所長ブログ

2015年6月15日 月曜日

[書評]中村哲 ペシャワールにて 癩そしてアフガン難民(増補版)(石風社)



1冊書評をしたいと思います。今回、書評をするのは、「ペシャワールにて 癩そしてアフガン難民(増補版)」です(本記事は書評なので、この後は、「です」、「ます」調ではなく、「だ」、「である」調で書きます。)。

本書の著者は、医師でペシャワール会の現地代表である。1984年にペシャワールに赴任して、以後、ハンセン病を中心に貧困層の診療に関わってきた著者が「ペシャワールを語ることは、人間と世界についてすべてを語ることでと言っても誇張ではない」(250頁)という視点から、草の根の国際交流の在り方を、パキスタン北西辺境州におけるハンセン病の診療の中で見た、国際協力論であり、イスラム社会論であり、アジア近代史論である。

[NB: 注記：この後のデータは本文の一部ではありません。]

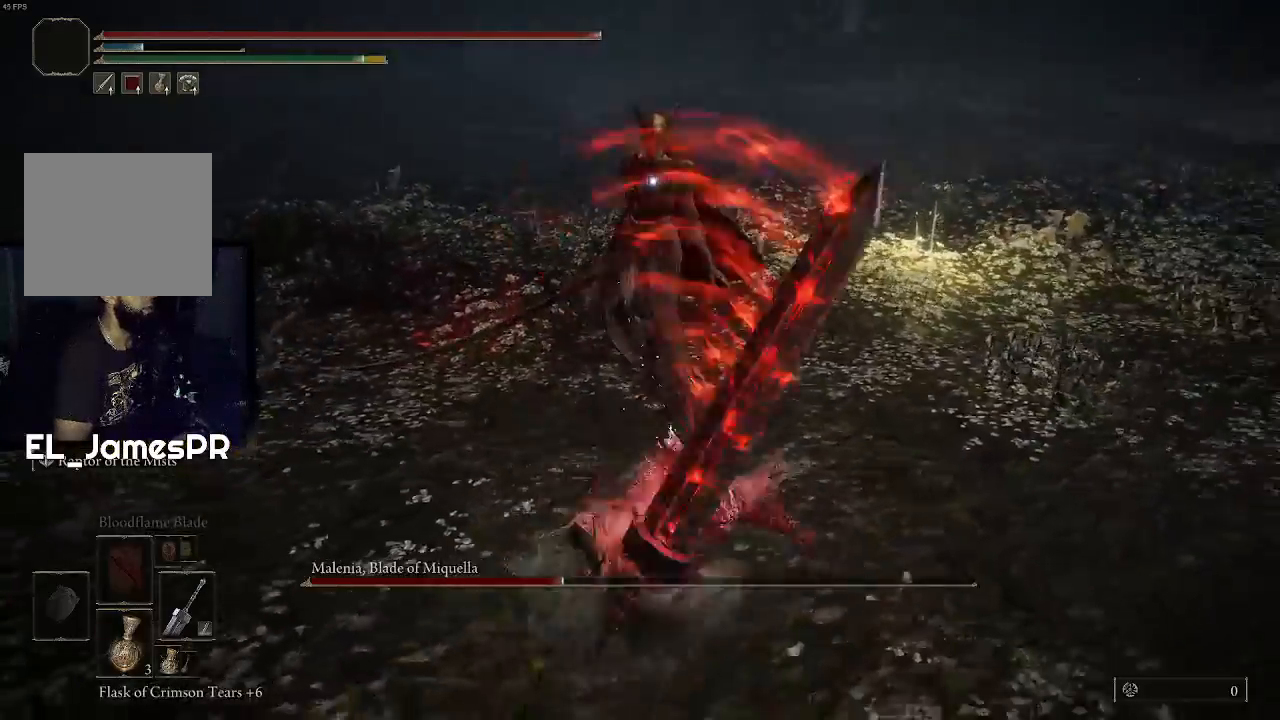
{"buttons": [], "left_stick": "down-left", "right_stick": "center", "events": []}
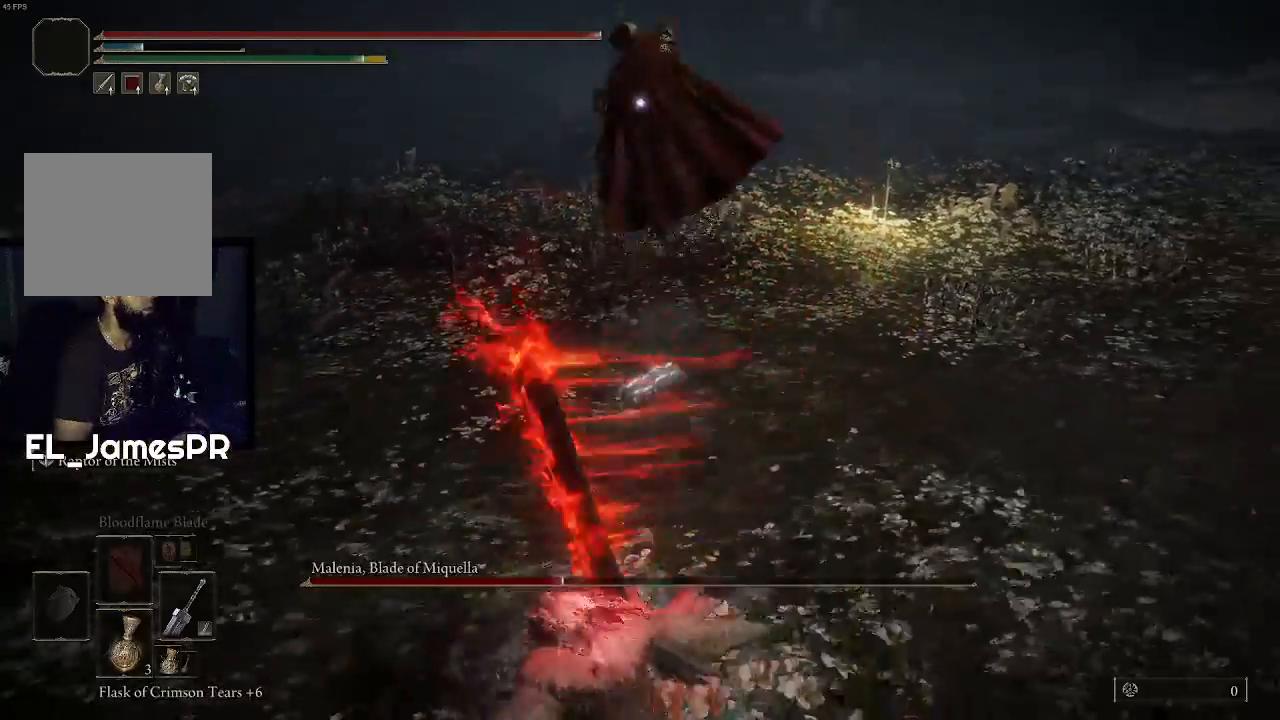
{"buttons": [], "left_stick": "down-left", "right_stick": "center", "events": []}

国際協力について、「実際に大きな力になるのは...小さな工夫の積み重ね」(97頁)であり、「国際援助が見栄えのするものに目が行ったり、その土地に住む人間を忘れて事業そのものが先行する」(68頁)ことを批判する。このような問題は、国際協力だけでは。大震災の復興事業にも共通するものであり、著者の具体的な経験から導かれたものが普遍性を有しているように思われる。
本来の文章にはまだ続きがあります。